VAN SUSTEREN: The news of the day, of course, is President Obama wants to extend the Bush tax cuts to those who make under $250,000 a year. Vice President Biden is in Missouri campaigning. He said that the GOP is deliberately hurting the economy. Your response to the vice-president and also to the new --
HATCH: You know what's going to hurt the economy? If we go to what the "Washington Post" called tax-amaggedon. I think guess it was the "Wall Street Journal." If we go to that it will be the highest tax increase in the history of this country and it will hit just about everybody.
VAN SUSTEREN: President Obama said he did 18 tax cuts for people. He threw out the number of the tax cuts since he's been president. Is he cutting taxes for Americans?
HATCH: Anybody who believes that hasn't looked at the record. And $500 billion in tax increases alone in the Obama care bill. Their whole goal is to get more money so they can spend more money and claim they're doing a lot of good for the American people as they run us into bankruptcy.
I just found out today, and I knew it was so, that we're now -- that our national debt is 103 percent of the GDP. Think about that, 103 percent of the GDP. Spain, which is in real trouble, is like, what, less than 70 percent of GDP. That tells you something.
VAN SUSTEREN: You know, I'm curious. We expect a very busy lame duck activity here on Capitol Hill after the election. There are issues having to do with the Bush tax cuts, the extension. There's the question about the debt ceiling, whether that's going to be raised because we're pushed up against it. Why not do this now? Why not all the Republicans and Democrats start working on this right now before the election? They have six months to get ahead of the game. Instead, everyone is waiting until after the election.

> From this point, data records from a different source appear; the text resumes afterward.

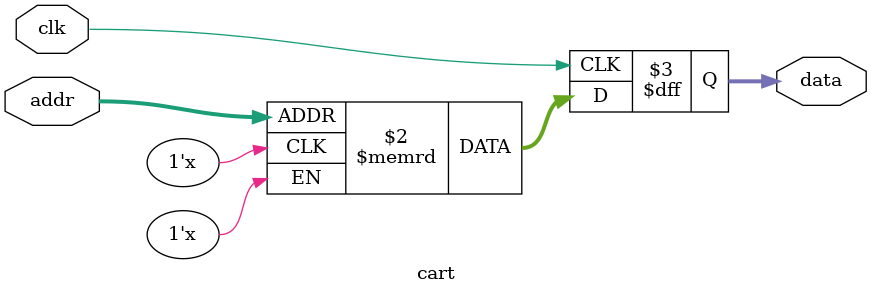
<source format=v>

module cart(
	input clk,
	input [23:0] addr,
	output reg [7:0] data
);

reg [7:0] rom_data [8388608:0] /*verilator public*/;

/*initial begin
    $readmemh("boot_rom.mem", rom_data);
end*/

always @(posedge clk)
begin
    data <= rom_data[addr];
end

endmodule

</source>
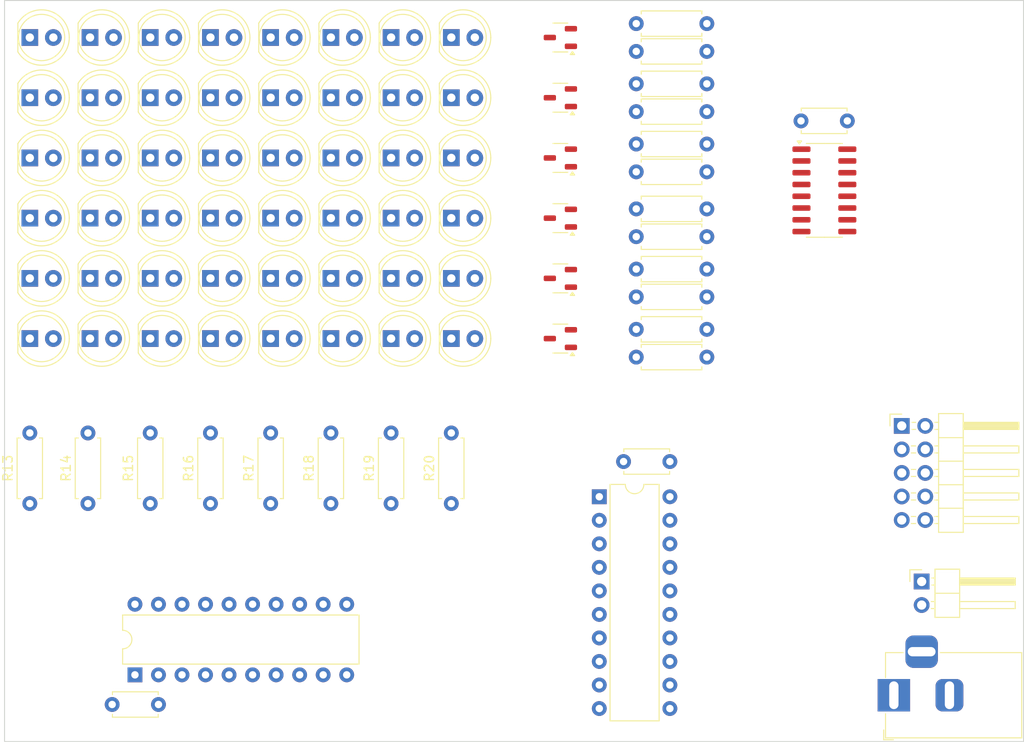
<source format=kicad_pcb>
(kicad_pcb
	(version 20240108)
	(generator "pcbnew")
	(generator_version "8.0")
	(general
		(thickness 1.6)
		(legacy_teardrops no)
	)
	(paper "A4")
	(layers
		(0 "F.Cu" signal)
		(31 "B.Cu" signal)
		(32 "B.Adhes" user "B.Adhesive")
		(33 "F.Adhes" user "F.Adhesive")
		(34 "B.Paste" user)
		(35 "F.Paste" user)
		(36 "B.SilkS" user "B.Silkscreen")
		(37 "F.SilkS" user "F.Silkscreen")
		(38 "B.Mask" user)
		(39 "F.Mask" user)
		(40 "Dwgs.User" user "User.Drawings")
		(41 "Cmts.User" user "User.Comments")
		(42 "Eco1.User" user "User.Eco1")
		(43 "Eco2.User" user "User.Eco2")
		(44 "Edge.Cuts" user)
		(45 "Margin" user)
		(46 "B.CrtYd" user "B.Courtyard")
		(47 "F.CrtYd" user "F.Courtyard")
		(48 "B.Fab" user)
		(49 "F.Fab" user)
		(50 "User.1" user)
		(51 "User.2" user)
		(52 "User.3" user)
		(53 "User.4" user)
		(54 "User.5" user)
		(55 "User.6" user)
		(56 "User.7" user)
		(57 "User.8" user)
		(58 "User.9" user)
	)
	(setup
		(stackup
			(layer "F.SilkS"
				(type "Top Silk Screen")
			)
			(layer "F.Paste"
				(type "Top Solder Paste")
			)
			(layer "F.Mask"
				(type "Top Solder Mask")
				(thickness 0.01)
			)
			(layer "F.Cu"
				(type "copper")
				(thickness 0.035)
			)
			(layer "dielectric 1"
				(type "core")
				(thickness 1.51)
				(material "FR4")
				(epsilon_r 4.5)
				(loss_tangent 0.02)
			)
			(layer "B.Cu"
				(type "copper")
				(thickness 0.035)
			)
			(layer "B.Mask"
				(type "Bottom Solder Mask")
				(thickness 0.01)
			)
			(layer "B.Paste"
				(type "Bottom Solder Paste")
			)
			(layer "B.SilkS"
				(type "Bottom Silk Screen")
			)
			(copper_finish "HAL SnPb")
			(dielectric_constraints no)
		)
		(pad_to_mask_clearance 0.038)
		(solder_mask_min_width 0.13)
		(allow_soldermask_bridges_in_footprints no)
		(pcbplotparams
			(layerselection 0x00010fc_ffffffff)
			(plot_on_all_layers_selection 0x0000000_00000000)
			(disableapertmacros no)
			(usegerberextensions no)
			(usegerberattributes yes)
			(usegerberadvancedattributes yes)
			(creategerberjobfile yes)
			(dashed_line_dash_ratio 12.000000)
			(dashed_line_gap_ratio 3.000000)
			(svgprecision 4)
			(plotframeref no)
			(viasonmask no)
			(mode 1)
			(useauxorigin no)
			(hpglpennumber 1)
			(hpglpenspeed 20)
			(hpglpendiameter 15.000000)
			(pdf_front_fp_property_popups yes)
			(pdf_back_fp_property_popups yes)
			(dxfpolygonmode yes)
			(dxfimperialunits yes)
			(dxfusepcbnewfont yes)
			(psnegative no)
			(psa4output no)
			(plotreference yes)
			(plotvalue yes)
			(plotfptext yes)
			(plotinvisibletext no)
			(sketchpadsonfab no)
			(subtractmaskfromsilk no)
			(outputformat 1)
			(mirror no)
			(drillshape 1)
			(scaleselection 1)
			(outputdirectory "")
		)
	)
	(net 0 "")
	(net 1 "+5V")
	(net 2 "GND")
	(net 3 "Net-(D1-K)")
	(net 4 "Net-(D1-A)")
	(net 5 "Net-(D10-K)")
	(net 6 "Net-(D11-K)")
	(net 7 "Net-(D12-K)")
	(net 8 "Net-(D13-K)")
	(net 9 "Net-(D14-K)")
	(net 10 "Net-(D15-K)")
	(net 11 "Net-(D16-K)")
	(net 12 "Net-(D10-A)")
	(net 13 "Net-(D17-A)")
	(net 14 "Net-(D25-A)")
	(net 15 "Net-(D33-A)")
	(net 16 "Net-(D41-A)")
	(net 17 "Net-(J1-Pin_2)")
	(net 18 "ApplyRowAndStrobe")
	(net 19 "OutputEnable")
	(net 20 "RowData")
	(net 21 "RowStrobe")
	(net 22 "ShiftRowData")
	(net 23 "ShiftRowStrobe")
	(net 24 "Net-(Q1-G)")
	(net 25 "Net-(Q2-G)")
	(net 26 "Net-(Q3-G)")
	(net 27 "Net-(Q4-G)")
	(net 28 "Net-(Q5-G)")
	(net 29 "Net-(Q6-G)")
	(net 30 "Net-(U2-QA)")
	(net 31 "Net-(U2-QB)")
	(net 32 "Net-(U2-QC)")
	(net 33 "Net-(U2-QD)")
	(net 34 "Net-(U2-QE)")
	(net 35 "Net-(U2-QF)")
	(net 36 "Net-(U3-DRAIN7)")
	(net 37 "Net-(U3-DRAIN6)")
	(net 38 "Net-(U3-DRAIN5)")
	(net 39 "Net-(U3-DRAIN4)")
	(net 40 "Net-(U3-DRAIN3)")
	(net 41 "Net-(U3-DRAIN2)")
	(net 42 "Net-(U3-DRAIN1)")
	(net 43 "Net-(U3-DRAIN0)")
	(net 44 "/ShiftRowStrobe'")
	(net 45 "/RowStrobe'")
	(net 46 "unconnected-(U1-Y7-Pad11)")
	(net 47 "/RowData'")
	(net 48 "unconnected-(U1-Y6-Pad12)")
	(net 49 "/ShiftRowData'")
	(net 50 "/ApplyRowAndStrobe'")
	(net 51 "/OutputEnable'")
	(net 52 "unconnected-(U2-QG-Pad6)")
	(net 53 "unconnected-(U2-QH-Pad7)")
	(net 54 "unconnected-(U2-QH'-Pad9)")
	(net 55 "unconnected-(U3-NC-Pad1)")
	(net 56 "unconnected-(U3-SER_OUT-Pad18)")
	(net 57 "unconnected-(U3-NC-Pad20)")
	(net 58 "unconnected-(J3-Pin_7-Pad7)")
	(net 59 "unconnected-(J3-Pin_8-Pad8)")
	(footprint "LED_THT:LED_D5.0mm" (layer "F.Cu") (at 78.725 60.5))
	(footprint "LED_THT:LED_D5.0mm" (layer "F.Cu") (at 78.725 67))
	(footprint "LED_THT:LED_D5.0mm" (layer "F.Cu") (at 72.225 73.5))
	(footprint "LED_THT:LED_D5.0mm" (layer "F.Cu") (at 91.725 67))
	(footprint "LED_THT:LED_D5.0mm" (layer "F.Cu") (at 98.225 54))
	(footprint "Resistor_THT:R_Axial_DIN0207_L6.3mm_D2.5mm_P7.62mm_Horizontal" (layer "F.Cu") (at 91.725 104.31 90))
	(footprint "Capacitor_THT:C_Disc_D4.7mm_W2.5mm_P5.00mm" (layer "F.Cu") (at 140.975 63 180))
	(footprint "LED_THT:LED_D5.0mm" (layer "F.Cu") (at 85.225 60.5))
	(footprint "LED_THT:LED_D5.0mm" (layer "F.Cu") (at 65.725 54))
	(footprint "LED_THT:LED_D5.0mm" (layer "F.Cu") (at 59.225 54))
	(footprint "Resistor_THT:R_Axial_DIN0207_L6.3mm_D2.5mm_P7.62mm_Horizontal" (layer "F.Cu") (at 59 104.31 90))
	(footprint "LED_THT:LED_D5.0mm" (layer "F.Cu") (at 85.225 73.5))
	(footprint "LED_THT:LED_D5.0mm" (layer "F.Cu") (at 65.725 80))
	(footprint "LED_THT:LED_D5.0mm" (layer "F.Cu") (at 91.725 80))
	(footprint "LED_THT:LED_D5.0mm" (layer "F.Cu") (at 98.225 86.5))
	(footprint "Package_DIP:DIP-20_W7.62mm" (layer "F.Cu") (at 114.2 103.575))
	(footprint "Resistor_THT:R_Axial_DIN0207_L6.3mm_D2.5mm_P7.62mm_Horizontal" (layer "F.Cu") (at 118.19 88.5))
	(footprint "LED_THT:LED_D5.0mm" (layer "F.Cu") (at 72.225 80))
	(footprint "LED_THT:LED_D5.0mm" (layer "F.Cu") (at 59.225 73.5))
	(footprint "LED_THT:LED_D5.0mm" (layer "F.Cu") (at 98.225 67))
	(footprint "Resistor_THT:R_Axial_DIN0207_L6.3mm_D2.5mm_P7.62mm_Horizontal" (layer "F.Cu") (at 78.725 104.31 90))
	(footprint "LED_THT:LED_D5.0mm" (layer "F.Cu") (at 52.725 73.5))
	(footprint "Package_TO_SOT_SMD:SOT-23-3" (layer "F.Cu") (at 110 54 180))
	(footprint "Capacitor_THT:C_Disc_D4.7mm_W2.5mm_P5.00mm" (layer "F.Cu") (at 121.82 99.775 180))
	(footprint "LED_THT:LED_D5.0mm" (layer "F.Cu") (at 52.725 86.5))
	(footprint "LED_THT:LED_D5.0mm" (layer "F.Cu") (at 59.225 60.5))
	(footprint "Resistor_THT:R_Axial_DIN0207_L6.3mm_D2.5mm_P7.62mm_Horizontal" (layer "F.Cu") (at 52.725 104.31 90))
	(footprint "LED_THT:LED_D5.0mm" (layer "F.Cu") (at 91.725 73.5))
	(footprint "LED_THT:LED_D5.0mm" (layer "F.Cu") (at 91.725 60.5))
	(footprint "Package_TO_SOT_SMD:SOT-23-3" (layer "F.Cu") (at 110 67 180))
	(footprint "Capacitor_THT:C_Disc_D4.7mm_W2.5mm_P5.00mm" (layer "F.Cu") (at 66.615 126 180))
	(footprint "Resistor_THT:R_Axial_DIN0207_L6.3mm_D2.5mm_P7.62mm_Horizontal" (layer "F.Cu") (at 98.225 104.31 90))
	(footprint "LED_THT:LED_D5.0mm" (layer "F.Cu") (at 91.725 54))
	(footprint "Connector_PinHeader_2.54mm:PinHeader_2x05_P2.54mm_Horizontal" (layer "F.Cu") (at 146.85 95.925))
	(footprint "Resistor_THT:R_Axial_DIN0207_L6.3mm_D2.5mm_P7.62mm_Horizontal"
		(layer "F.Cu")
		(uuid "6d803ea3-ba0d-423e-8179-ab90aa4a506d")
		(at 65.725 104.31 90)
		(descr "Resistor, Axial_DIN0207 series, Axial, Horizontal, pin pitch=7.62mm, 0.25W = 1/4W, length*diameter=6.3*2.5mm^2, http://cdn-reichelt.de/documents/datenblatt/B400/1_4W%23YAG.pdf")
		(tags "Resistor Axial_DIN0207 series Axial Horizontal pin pitch 7.62mm 0.25W = 1/4W length 6.3mm diameter 2.5mm")
		(property "Reference" "R15"
			(at 3.81 -2.37 90)
			(layer "F.SilkS")
			(uuid "1de464d1-5103-435a-909b-34b8dc2d1b83")
			(effects
				(font
					(size 1 1)
					(thickness 0.15)
				)
			)
		)
		(property "Value" "R"
			(at 3.81 2.37 90)
			(layer "F.Fab")
			(uuid "4c893f19-586b-419a-9ed6-2ecad83a617d")
			(effects
				(font
					(size 1 1)
					(thickness 0.15)
				)
			)
		)
		(property "Footprint" "Resistor_THT:R_Axial_DIN0207_L6.3mm_D2.5mm_P7.62mm_Horizontal"
			(at 0 0 90)
			(unlocked yes)
			(layer "F.Fab")
			(hide yes)
			(uuid "1b9e1879-3e94-4c8f-a02d-444e0115d880")
			(effects
				(font
					(size 1.27 1.27)
					(thickness 0.15)
				)
			)
		)
		(property "Datasheet" ""
			(at 0 0 90)
			(unlocked yes)
			(layer "F.Fab")
			(hide yes)
			(uuid "c38ab630-0b9a-4771-a416-9def0b443883")
			(effects
				(font
					(size 1.27 1.27)
					(thickness 0.15)
				)
			)
		)
		(property "Description" "Resistor"
			(at 0 0 90)
			(unlocked yes)
			(layer "F.Fab")
			(hide yes)
			(uuid "991d5359-30e4-4ab5-83dd-86a233ade6f5")
			(effects
				(font
					(size 1.27 1.27)
					(thickness 0.15)
				)
			)
		)
		(property ki_fp_filters "R_*")
		(path "/20d6cdc3-3e6f-4b4d-a4a8-b24d30f0da0c")
		(sheetname "Root")
		(sheetfile "small_led_board_v2.kicad_sch")
		(attr through_hole)
		(fp_line
			(start 7.08 -1.37)
			(end 7.08 -1.04)
			(stroke
				(width 0.12)
				(type solid)
			)
			(layer "F.SilkS")
			(uuid "333a1e73-dd75-44d9-a64a-9d9e9b28fae9")
		)
		(fp_line
			(start 0.54 -1.37)
			(end 7.08 -1.37)
			(stroke
				(width 0.12)
				(type solid)
			)
			(layer "F.SilkS")
			(uuid "2fe9440a-7d1c-4710-9bc6-8988c6db9626")
		)
		(fp_line
			(start 0.54 -1.04)
			(end 0.54 -1.37)
			(stroke
				(width 0.12)
				(type solid)
			)
			(layer "F.SilkS")
			(uuid "fd6d9689-6136-428e-88ac-cbd702e85898")
		)
		(fp_line
			(start 0.54 1.04)
			(end 0.54 1.37)
			(stroke
				(width 0.12)
				(type solid)
			)
			(layer "F.SilkS")
			(uuid "b7839a7a-e4bc-496d-a2fb-4afc986d8f97")
		)
		(fp_line
			(start 7.08 1.37)
			(end 7.08 1.04)
			(stroke
				(width 0.12)
				(type solid)
			)
			(layer "F.SilkS")
			(uuid "d5f92c63-7126-471c-b7f1-9f40f101b26d")
		)
		(fp_line
			(start 0.54 1.37)
			(end 7.08
... [265807 chars truncated]
</source>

HATCH: The Republicans I think are willing to do that. They're not willing to go with the largest tax increase in history.
VAN SUSTEREN: Just start talking about it. Let's start moving the ball forward.
HATCH: I think we should. We've actually said, look, let's put this over for a year during which we really concentrate all of the efforts of the Congress on reforming this awful tax code and getting things under control. I think that makes sense, and I think at least six Democrats now seem to be saying that makes sense. And I think there will be more than six as time goes on.